Cuidado também é cultura

A toalha, bordada e amassada

A toalha, bordada e amassada

Engana-se quem pensa que quando me refiro à falta de cultura, a quanto me incomoda a falta de cultura, estou reclamando sobre Bach, Beethoven ou Shakespeare. Isso seria “erudição”.

Havia um cuidado com as coisas no tempo de mamãe, por exemplo, de saudosa memória (ontem, dois anos de falecimento). Mamãe era chique, suas mesas impecáveis. Tinha muito dinheiro quando emigrou para Israel e doou ao kibutz todo o seu enxoval mineiro de linhos bordados para serem usados por quem os pegasse ao acaso da lavanderia comum, onde, claro, não havia quem os engomasse. De volta ao Brasil, retomou a sofisticação, mas depois que papai morreu e nos mudamos para o Rio, adquiriu o hábito de ela mesma cuidar das coisas que lhe importavam mais. Sempre lavava e passava a roupa sozinha, por exemplo, algo de que me considero incapaz.

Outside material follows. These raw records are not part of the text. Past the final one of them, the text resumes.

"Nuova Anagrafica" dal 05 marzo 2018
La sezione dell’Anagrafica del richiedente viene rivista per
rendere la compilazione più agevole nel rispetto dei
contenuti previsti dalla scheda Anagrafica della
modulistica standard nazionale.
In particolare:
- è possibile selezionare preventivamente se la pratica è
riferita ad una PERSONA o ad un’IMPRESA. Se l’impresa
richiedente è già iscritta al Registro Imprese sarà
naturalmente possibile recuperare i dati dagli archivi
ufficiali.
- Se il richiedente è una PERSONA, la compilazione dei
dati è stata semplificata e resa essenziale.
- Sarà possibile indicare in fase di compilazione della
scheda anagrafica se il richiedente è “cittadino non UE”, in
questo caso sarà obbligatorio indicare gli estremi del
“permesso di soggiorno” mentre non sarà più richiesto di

Quando Alan relembra a mãe dele, então, é uma humilhação só: uma dona de casa perfeita, o chão sempre brilhando, a louça cintilando, perfeitamente vestida e maquiada e ainda exímia biscoiteira, fazedora de cookies inigualáveis (cookies de comer, é claro). Mas quando reclamo da roupa lavada, pegunta por que não a levo ao chinês da esquina, coisa que não existe no Brasil. Alan, aliás, neste aspecto de manutenção da casa tornou-se um perfeito marido brasileiro: não lava um copo, nem sequer o leva para a pia.

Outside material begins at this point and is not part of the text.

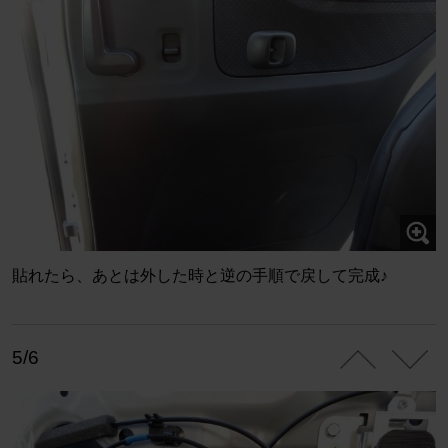
貼れたら、あとは外した時と逆の手順で戻して完成♪
5/6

Já minha “secretária” Ivete, que é perfeitamente capaz de sentar-se comigo à mesa para um café e conversar sobre tablets, celulares e política nacional (embora ignore que Lula e Dilma são farinha da mesma marca, um só saco prestes a estourar), não entende de jeito nenhum o valor, artístico e de estimação, da única toalha de mesa que herdei de mamãe, em linho bordado da Ilha da Madeira e que só uso em duas ocasiões: Pessach e Thanksgiving. Nas quais, aliás, está sempre, invariavelmente, manchada e amassada, um trapo que tento esticar na mesa, porque na hora da ceia já trabalhei o dia todo e não tive tempo, nem vontade, de dar uma caprichada extra — uma preguiça herdada do tempo das mucamas.

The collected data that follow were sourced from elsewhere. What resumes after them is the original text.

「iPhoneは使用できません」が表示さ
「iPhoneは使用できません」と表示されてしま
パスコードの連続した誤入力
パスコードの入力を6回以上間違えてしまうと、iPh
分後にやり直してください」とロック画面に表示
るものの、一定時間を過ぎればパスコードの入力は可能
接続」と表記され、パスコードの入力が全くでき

Mas o resultado me deixa tristíssima, é claro. Mesmo destino tem sido enfrentado pelos copos de cristal com o monograma de papai, todos miraculosamente opacos e manchados, com as bordas quebradas e desaparecendo aos poucos.

Decididamente, nosso mundo descartável não se importa com as coisas sofisticadas.
Para tentar remediar, já que não posso dispensar a ajuda, este ano lavei e passei eu mesma a toalha do Seder. A conferir.